Fitzpatrick also highlighted the debut of Rugby sevens at the Rio 2016 Olympics as a “great opportunity” and said that it was easier to promote the more simplified format of the game to new markets.

However he warned of rivalry from other emerging sports.

He said: “Now the NFL is coming to England, that’s a real competition for Rugby Union in terms of the people watching it. So we’ve got to keep on the ball, and the Olympics stage is a phenomenal stage to do that.”

Gosper admits biological passports a possibility

IRB chief executive Brett Gosper (pictured below) reiterated his desire to fight doping in rugby, and admitted that a number of counter measures and proposals were being discussed.
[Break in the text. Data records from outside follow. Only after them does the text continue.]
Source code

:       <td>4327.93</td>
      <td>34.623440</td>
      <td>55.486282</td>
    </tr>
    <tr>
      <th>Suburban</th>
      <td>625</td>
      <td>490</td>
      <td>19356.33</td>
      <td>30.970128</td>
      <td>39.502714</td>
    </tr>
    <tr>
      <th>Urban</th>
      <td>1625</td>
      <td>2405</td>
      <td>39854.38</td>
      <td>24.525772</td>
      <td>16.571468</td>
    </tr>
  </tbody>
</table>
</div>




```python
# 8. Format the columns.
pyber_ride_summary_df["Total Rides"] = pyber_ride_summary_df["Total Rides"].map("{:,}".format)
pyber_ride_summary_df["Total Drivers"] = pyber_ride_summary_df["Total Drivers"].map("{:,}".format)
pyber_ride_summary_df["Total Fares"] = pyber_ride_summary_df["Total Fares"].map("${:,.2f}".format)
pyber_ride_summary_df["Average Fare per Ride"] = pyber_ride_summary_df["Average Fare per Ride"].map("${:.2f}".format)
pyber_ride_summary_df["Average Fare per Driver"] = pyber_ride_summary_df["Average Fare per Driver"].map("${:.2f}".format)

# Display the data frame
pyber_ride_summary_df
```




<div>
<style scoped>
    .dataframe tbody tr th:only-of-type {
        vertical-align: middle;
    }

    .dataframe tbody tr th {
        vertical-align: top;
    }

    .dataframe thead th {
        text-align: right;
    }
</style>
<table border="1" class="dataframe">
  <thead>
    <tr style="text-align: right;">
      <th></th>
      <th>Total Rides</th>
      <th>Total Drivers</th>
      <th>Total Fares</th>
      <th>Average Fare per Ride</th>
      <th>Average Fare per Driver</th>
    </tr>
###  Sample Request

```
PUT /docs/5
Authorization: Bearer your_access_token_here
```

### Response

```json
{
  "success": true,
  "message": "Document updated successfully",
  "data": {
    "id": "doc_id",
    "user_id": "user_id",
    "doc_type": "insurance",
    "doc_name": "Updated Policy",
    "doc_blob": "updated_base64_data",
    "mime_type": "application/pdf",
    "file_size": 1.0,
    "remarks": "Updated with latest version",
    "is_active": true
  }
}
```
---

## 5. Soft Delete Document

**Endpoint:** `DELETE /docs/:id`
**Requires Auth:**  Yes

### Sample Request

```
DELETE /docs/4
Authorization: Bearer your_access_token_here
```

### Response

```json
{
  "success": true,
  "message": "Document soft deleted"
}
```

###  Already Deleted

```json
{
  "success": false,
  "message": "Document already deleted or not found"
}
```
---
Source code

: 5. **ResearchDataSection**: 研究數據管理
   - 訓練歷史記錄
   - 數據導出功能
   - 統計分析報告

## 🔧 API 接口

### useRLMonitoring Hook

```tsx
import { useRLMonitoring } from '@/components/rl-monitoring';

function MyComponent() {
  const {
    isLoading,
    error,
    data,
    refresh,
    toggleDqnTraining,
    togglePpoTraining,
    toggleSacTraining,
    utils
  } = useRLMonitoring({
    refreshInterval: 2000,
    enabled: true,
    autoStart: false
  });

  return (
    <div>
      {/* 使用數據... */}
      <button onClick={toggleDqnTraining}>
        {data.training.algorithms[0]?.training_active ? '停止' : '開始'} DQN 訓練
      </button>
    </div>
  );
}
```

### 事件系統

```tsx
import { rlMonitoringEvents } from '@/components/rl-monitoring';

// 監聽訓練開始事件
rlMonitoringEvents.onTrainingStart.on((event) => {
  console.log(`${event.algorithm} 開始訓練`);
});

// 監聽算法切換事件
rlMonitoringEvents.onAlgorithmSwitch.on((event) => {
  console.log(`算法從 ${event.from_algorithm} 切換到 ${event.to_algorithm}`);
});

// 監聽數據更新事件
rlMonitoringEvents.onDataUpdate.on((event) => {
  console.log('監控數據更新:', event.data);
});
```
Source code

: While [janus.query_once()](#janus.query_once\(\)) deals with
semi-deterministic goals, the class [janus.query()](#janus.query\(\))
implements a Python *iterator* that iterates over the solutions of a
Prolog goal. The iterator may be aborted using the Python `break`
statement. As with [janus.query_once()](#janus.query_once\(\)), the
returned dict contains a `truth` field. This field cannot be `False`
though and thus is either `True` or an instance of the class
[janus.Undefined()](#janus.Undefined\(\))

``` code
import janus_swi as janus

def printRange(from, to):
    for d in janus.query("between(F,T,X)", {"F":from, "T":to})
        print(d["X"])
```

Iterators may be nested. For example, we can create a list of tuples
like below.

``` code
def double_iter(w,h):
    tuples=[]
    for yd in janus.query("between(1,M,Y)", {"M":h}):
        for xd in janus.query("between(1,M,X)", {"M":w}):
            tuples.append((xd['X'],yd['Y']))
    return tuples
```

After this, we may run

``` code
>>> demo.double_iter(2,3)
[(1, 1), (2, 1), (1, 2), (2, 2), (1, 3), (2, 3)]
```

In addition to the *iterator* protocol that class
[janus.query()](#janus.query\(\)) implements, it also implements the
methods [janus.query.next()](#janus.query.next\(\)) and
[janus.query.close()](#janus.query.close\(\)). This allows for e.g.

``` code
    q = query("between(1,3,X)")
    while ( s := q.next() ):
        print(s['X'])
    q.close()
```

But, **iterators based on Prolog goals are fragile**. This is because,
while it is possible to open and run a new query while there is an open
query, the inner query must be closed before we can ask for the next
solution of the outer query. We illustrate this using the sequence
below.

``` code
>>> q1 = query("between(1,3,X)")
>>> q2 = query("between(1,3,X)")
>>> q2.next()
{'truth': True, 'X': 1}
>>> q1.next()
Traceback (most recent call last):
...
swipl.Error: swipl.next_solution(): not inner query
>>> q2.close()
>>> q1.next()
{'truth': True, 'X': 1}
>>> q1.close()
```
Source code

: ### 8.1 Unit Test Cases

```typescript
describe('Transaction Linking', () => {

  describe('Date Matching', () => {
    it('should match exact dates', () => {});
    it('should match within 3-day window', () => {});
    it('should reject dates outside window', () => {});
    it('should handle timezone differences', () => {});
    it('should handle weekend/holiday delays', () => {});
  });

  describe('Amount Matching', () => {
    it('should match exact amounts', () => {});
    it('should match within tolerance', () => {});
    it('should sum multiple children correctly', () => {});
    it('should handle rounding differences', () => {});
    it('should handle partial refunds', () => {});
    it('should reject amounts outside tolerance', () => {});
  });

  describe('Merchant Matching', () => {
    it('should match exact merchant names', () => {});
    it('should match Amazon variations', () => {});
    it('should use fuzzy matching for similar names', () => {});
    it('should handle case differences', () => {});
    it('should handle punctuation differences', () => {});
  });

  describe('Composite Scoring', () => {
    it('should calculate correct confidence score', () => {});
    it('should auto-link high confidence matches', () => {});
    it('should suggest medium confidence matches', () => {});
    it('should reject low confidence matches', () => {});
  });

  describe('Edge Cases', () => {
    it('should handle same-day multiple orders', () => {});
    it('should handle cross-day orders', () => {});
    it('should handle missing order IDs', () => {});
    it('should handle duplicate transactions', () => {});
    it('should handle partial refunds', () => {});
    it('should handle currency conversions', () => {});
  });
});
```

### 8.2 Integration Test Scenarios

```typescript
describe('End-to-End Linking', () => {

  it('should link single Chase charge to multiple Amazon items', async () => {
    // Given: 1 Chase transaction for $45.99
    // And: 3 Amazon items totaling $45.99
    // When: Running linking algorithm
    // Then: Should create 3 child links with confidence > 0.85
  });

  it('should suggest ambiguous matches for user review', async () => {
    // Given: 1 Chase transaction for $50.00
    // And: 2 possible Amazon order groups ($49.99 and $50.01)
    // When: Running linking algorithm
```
Biological passports are individual electronic records for professional athletes in which markers of results of doping tests are collated over a period of time. Doping violations can then be seen by detecting variances from an athlete’s established levels.

Sports such as cycling, athletics and now this year football have introduced biological passports – and Gosper admitted that was one measure being discussed by the IRB.

“We can always do more, and we will always endeavour to do more,” he said. “We are rigorous with our testing and it is widespread and we believe very effectively in the way we go about our testing.

“[Biological passports] These are all things being considered by our working group so no decisions been made yet. But we look at every way we can possibly catch out cheats in the process. We work very closely with WADA [World Anti-Doping Agency] and so on, so these are all possibilities”.